___ Extract
The Marine Corps Family knows what you are going through...and our Marine's know what your Recruit is going through...Hang Tough Mom.
We are here for you and when you are feeling blue...do what your Recruit is doing...Suck It Up...I know sometimes easier said than done huh?! (I swear I cried everyday Joe was away).

(((HUGS)))
Terry aka Marinemomtatt
VPVMM

P.S. Love the picture Radiofish...there's nothing FINER then a Squared Away Marine...Semper Fi


----------



## MullersLaneFarm (Jul 23, 2004)

Ooooh Rah!

All is good to go.

Thank you RadioFish.

As I wrote Terry in a PM, this wasn't a last minute decision, but something this recruit has planned for the past 11 years, since he was 10. One more week of Phase I, then on to Pendleton for Grass Week and Field Week.. He'll do well. He shoots almost as well as his Mama! LOL. Actually, he shoots a bit better, just a little bit!

His biggest complaint is the DIs "suck the fun" out of everything. He knows drill, he knows the history. He was looking forward to pugil sticks, O-course and confidence course ... fun-suckers!! 

I'm proud as a Mama can be that he was assigned as 2nd squad leader and 3 weeks later, still holds that position. He plans on doing what is necessary to keep it until graduation.

I'm active on the recruit parents. com website and will be setting up a prayer virgil when our platoon goes through the crucible.

Hollywood Marine, eh? That's a new one for me.

Got a couple bumper stickers from Sgt Grit

"Before there was boot camp, there was Mom"

"My SON is a MARINE"

"I may look harmless, but I raised a MARINE"
______
**Directions**
1/ Revise the Marine recruit thread from "P.S. Love the" down to "Thank you RadioFish.", putting "photo" in place of "picture".
2/ In the Marine recruit thread, what position was the recruit assigned?
___ Given records
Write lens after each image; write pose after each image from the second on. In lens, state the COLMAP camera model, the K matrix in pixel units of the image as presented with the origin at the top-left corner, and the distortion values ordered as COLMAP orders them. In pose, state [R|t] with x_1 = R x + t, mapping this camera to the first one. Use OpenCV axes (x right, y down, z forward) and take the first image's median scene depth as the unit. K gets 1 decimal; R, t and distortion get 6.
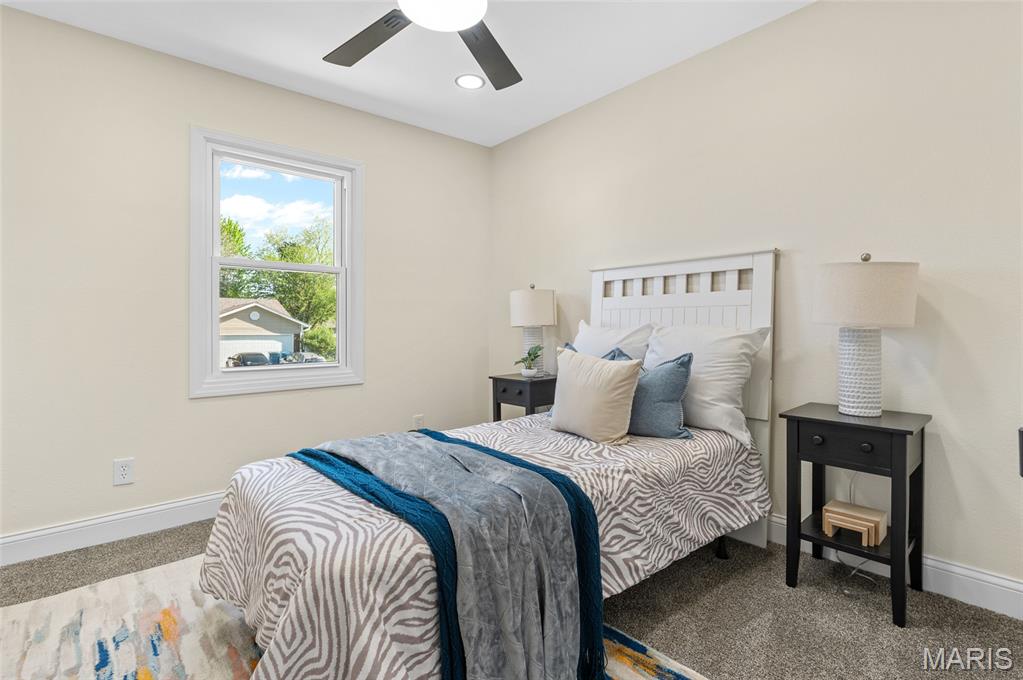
lens RADIAL K [[485.5, 0, 510.1], [0, 485.5, 337.7], [0, 0, 1]] dist [-0.007620, -0.000841]
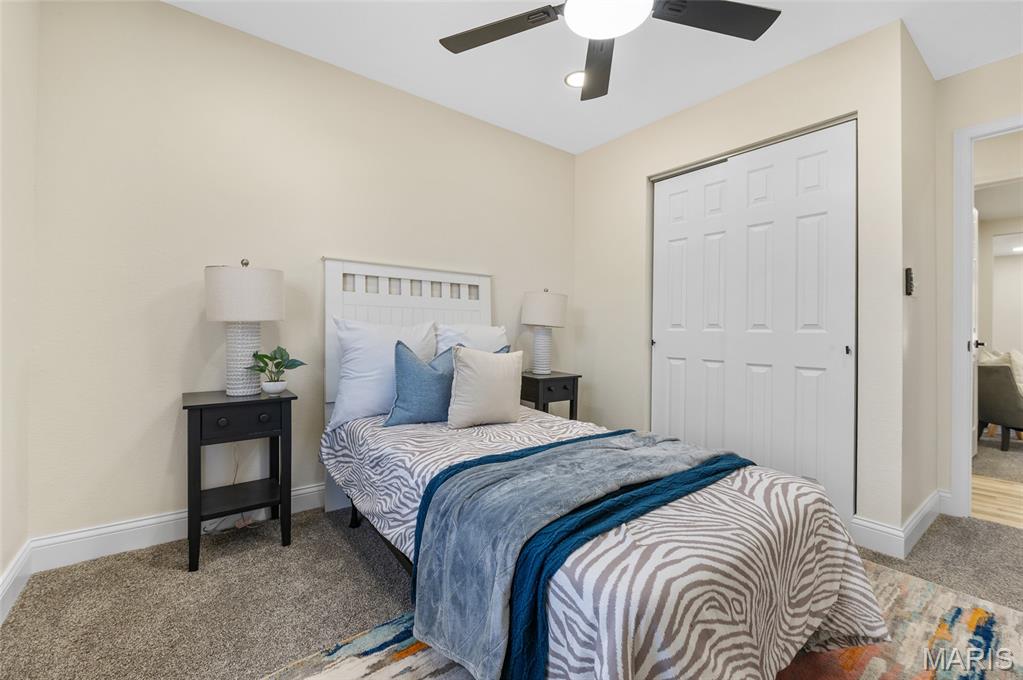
lens RADIAL K [[419.9, 0, 510.5], [0, 419.9, 341.8], [0, 0, 1]] dist [0.018815, 0.000054]
pose [[0.046633, -0.040486, 0.998091, -0.632237], [0.003627, 0.999179, 0.040361, -0.019295], [-0.998905, 0.001738, 0.046742, 0.693903]]
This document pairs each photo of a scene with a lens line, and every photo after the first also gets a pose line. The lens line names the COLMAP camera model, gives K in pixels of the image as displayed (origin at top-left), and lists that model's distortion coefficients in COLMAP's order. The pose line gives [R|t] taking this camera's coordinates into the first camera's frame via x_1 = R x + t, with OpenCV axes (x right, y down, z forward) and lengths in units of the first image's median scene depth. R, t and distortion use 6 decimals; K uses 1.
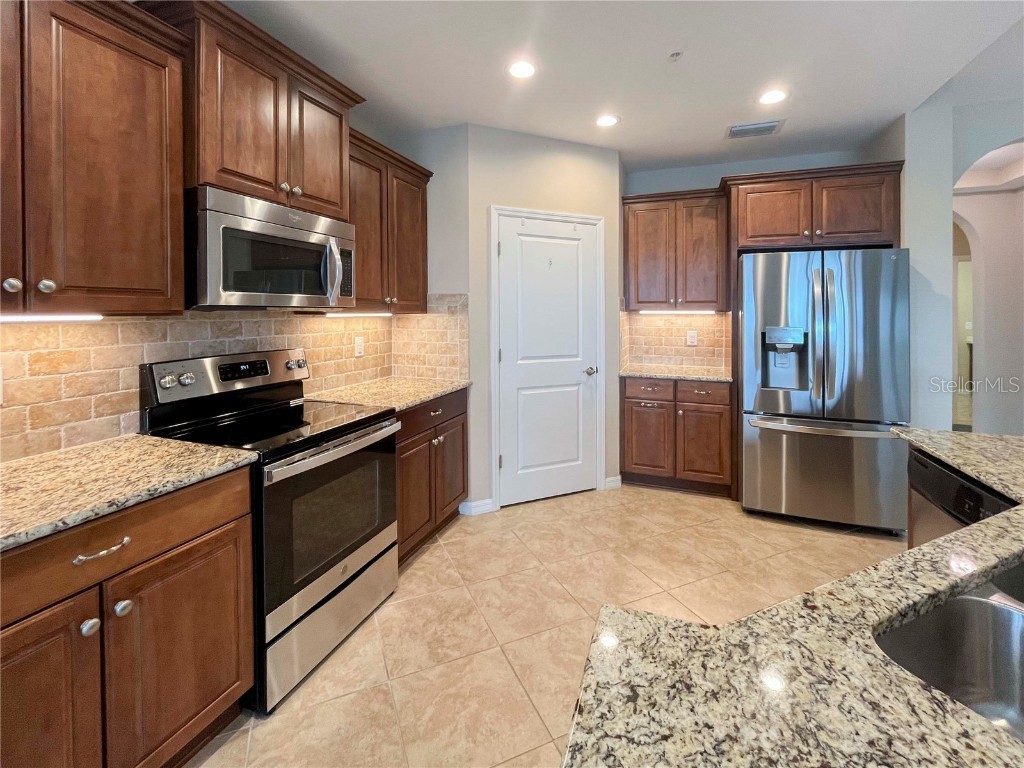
lens RADIAL K [[428.5, 0, 512.9], [0, 428.5, 304.5], [0, 0, 1]] dist [-0.003290, 0.000277]
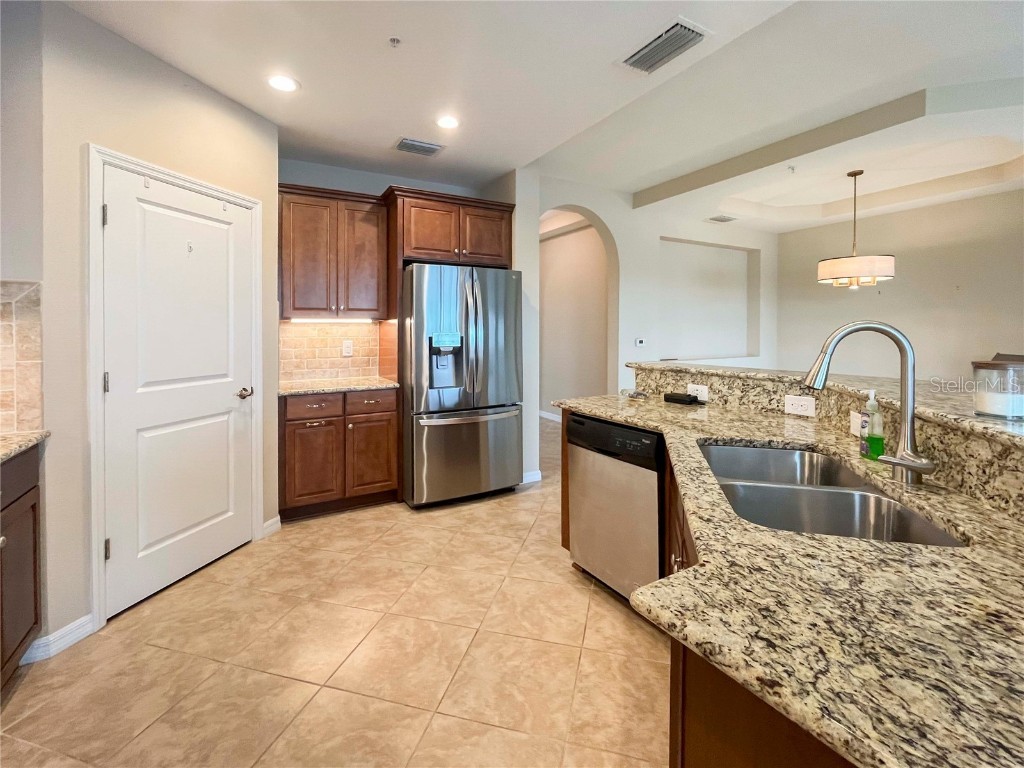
lens RADIAL K [[447.6, 0, 493.1], [0, 447.6, 322.9], [0, 0, 1]] dist [-0.002525, -0.000390]
pose [[0.658321, 0.004443, 0.752724, -0.148802], [-0.005032, 0.999986, -0.001501, 0.027209], [-0.752721, -0.002799, 0.658334, 0.126976]]
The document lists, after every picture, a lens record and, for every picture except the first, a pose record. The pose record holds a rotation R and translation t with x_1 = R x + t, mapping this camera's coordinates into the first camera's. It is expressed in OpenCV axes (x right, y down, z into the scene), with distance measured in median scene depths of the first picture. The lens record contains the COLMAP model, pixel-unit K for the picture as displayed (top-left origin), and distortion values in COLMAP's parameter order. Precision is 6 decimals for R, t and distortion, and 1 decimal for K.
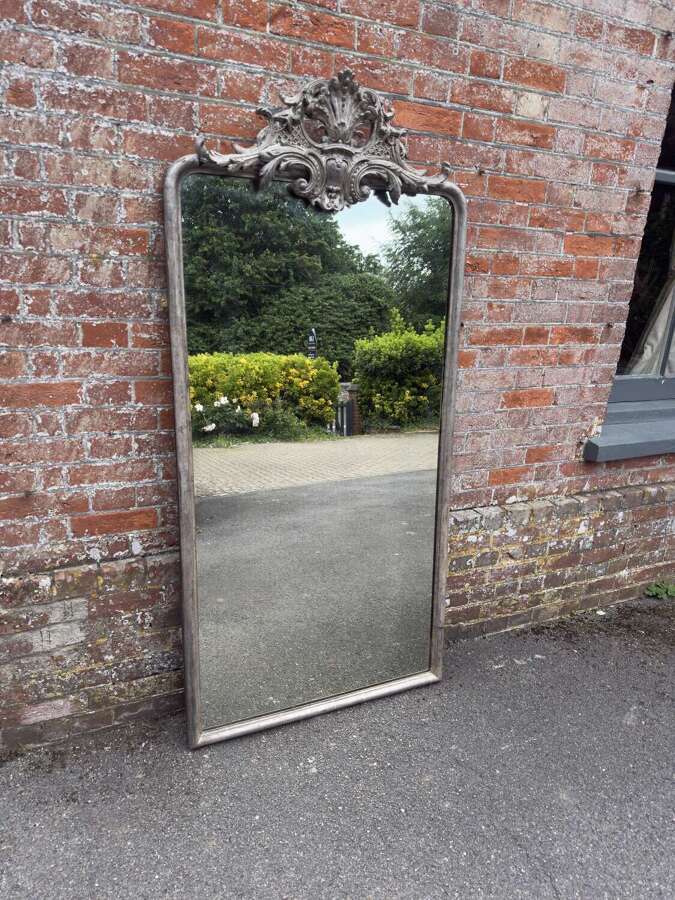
lens RADIAL K [[632.5, 0, 329.7], [0, 632.5, 448.7], [0, 0, 1]] dist [0.017904, -0.022816]
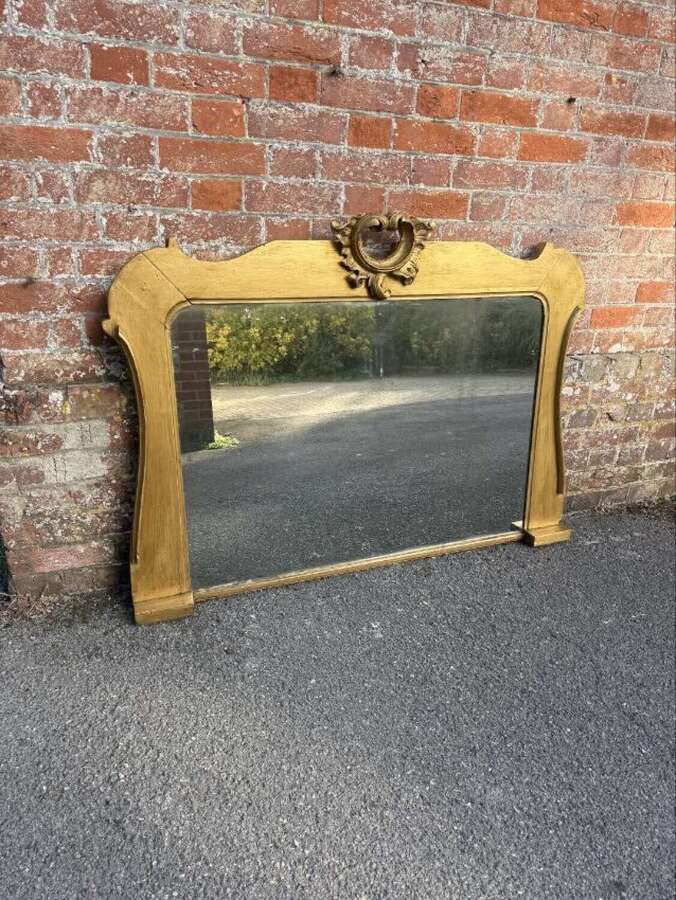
lens RADIAL K [[632.5, 0, 342.7], [0, 632.5, 449.4], [0, 0, 1]] dist [0.017904, -0.022816]
pose [[0.998669, 0.012570, -0.050020, -0.033923], [-0.008533, 0.996748, 0.080125, 0.190380], [0.050864, -0.079591, 0.995529, 0.179948]]
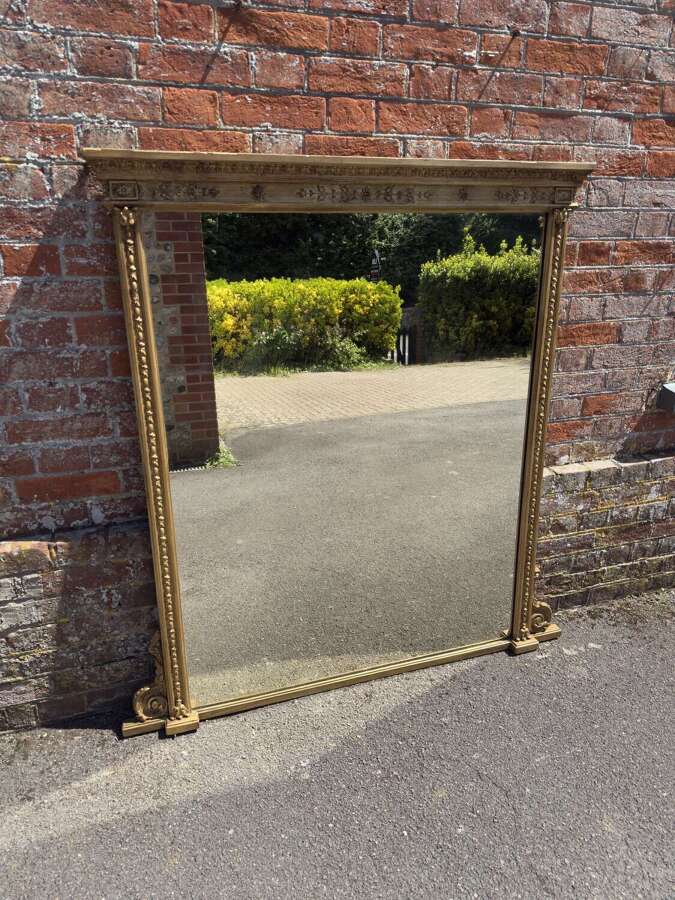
lens RADIAL K [[632.5, 0, 336.5], [0, 632.5, 448.4], [0, 0, 1]] dist [0.017904, -0.022816]
pose [[0.993223, -0.000731, -0.116220, 0.113852], [0.008568, 0.997720, 0.066946, 0.009613], [0.115906, -0.067488, 0.990965, 0.185470]]
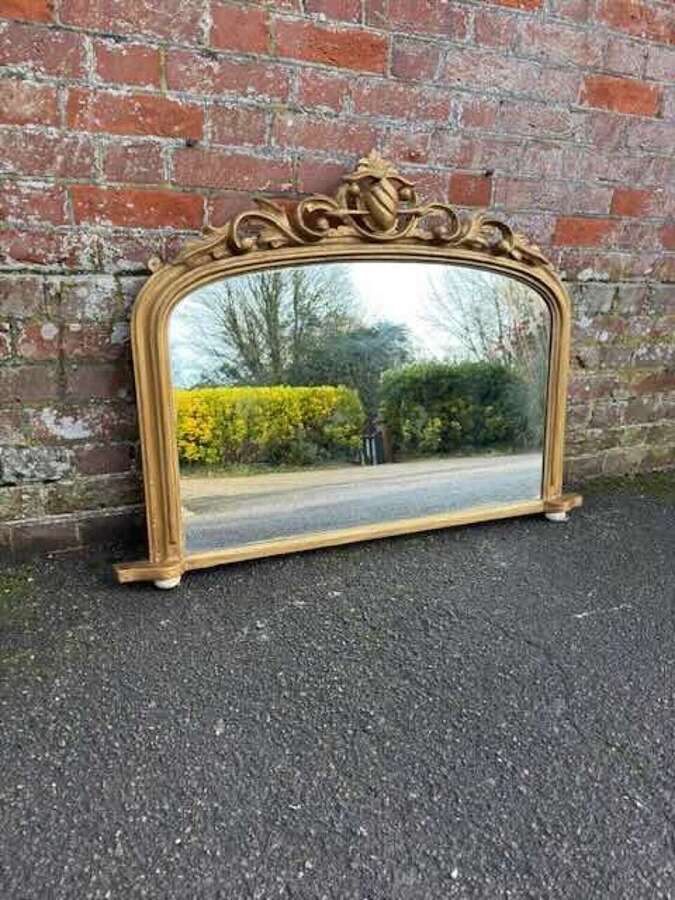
______
**Results for each task**
1/
P.S. Love the photo Radiofish...there's nothing FINER then a Squared Away Marine...Semper Fi


----------



## MullersLaneFarm (Jul 23, 2004)

Ooooh Rah!

All is good to go.

Thank you RadioFish.

2/ 2nd squad leader